* LISTED RECORDS *
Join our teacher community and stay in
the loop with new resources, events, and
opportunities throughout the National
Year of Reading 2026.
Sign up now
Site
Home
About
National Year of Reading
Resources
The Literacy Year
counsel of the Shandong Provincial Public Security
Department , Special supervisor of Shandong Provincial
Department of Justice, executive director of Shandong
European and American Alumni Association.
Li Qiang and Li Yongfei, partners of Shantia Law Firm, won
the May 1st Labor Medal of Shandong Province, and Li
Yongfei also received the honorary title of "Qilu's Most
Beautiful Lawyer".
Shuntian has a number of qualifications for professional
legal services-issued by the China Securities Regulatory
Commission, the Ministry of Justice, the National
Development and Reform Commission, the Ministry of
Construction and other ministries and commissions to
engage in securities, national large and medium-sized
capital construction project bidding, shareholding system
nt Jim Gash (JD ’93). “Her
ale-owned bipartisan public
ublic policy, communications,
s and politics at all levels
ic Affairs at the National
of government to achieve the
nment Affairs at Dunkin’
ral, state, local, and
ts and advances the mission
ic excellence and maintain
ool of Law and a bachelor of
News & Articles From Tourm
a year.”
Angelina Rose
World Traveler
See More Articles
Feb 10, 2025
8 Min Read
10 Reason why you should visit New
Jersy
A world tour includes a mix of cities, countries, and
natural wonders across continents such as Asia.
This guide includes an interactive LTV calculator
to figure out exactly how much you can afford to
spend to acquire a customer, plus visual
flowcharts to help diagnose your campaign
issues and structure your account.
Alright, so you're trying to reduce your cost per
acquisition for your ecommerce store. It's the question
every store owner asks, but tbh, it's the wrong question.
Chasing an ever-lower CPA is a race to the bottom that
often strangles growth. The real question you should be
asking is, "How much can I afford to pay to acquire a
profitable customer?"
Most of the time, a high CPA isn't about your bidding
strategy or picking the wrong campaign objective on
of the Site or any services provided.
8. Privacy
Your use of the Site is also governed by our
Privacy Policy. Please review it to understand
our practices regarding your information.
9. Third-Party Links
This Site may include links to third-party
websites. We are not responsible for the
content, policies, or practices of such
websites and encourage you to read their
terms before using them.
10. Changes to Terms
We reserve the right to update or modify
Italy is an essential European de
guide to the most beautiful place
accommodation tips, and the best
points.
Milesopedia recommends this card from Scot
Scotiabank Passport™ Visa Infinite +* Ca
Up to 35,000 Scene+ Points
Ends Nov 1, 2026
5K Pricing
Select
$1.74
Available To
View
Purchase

* ASSIGNMENT *
Count the lines of the records that contain the string "Affairs". Case counts, and give only the number.

* ANSWER SECTION *
2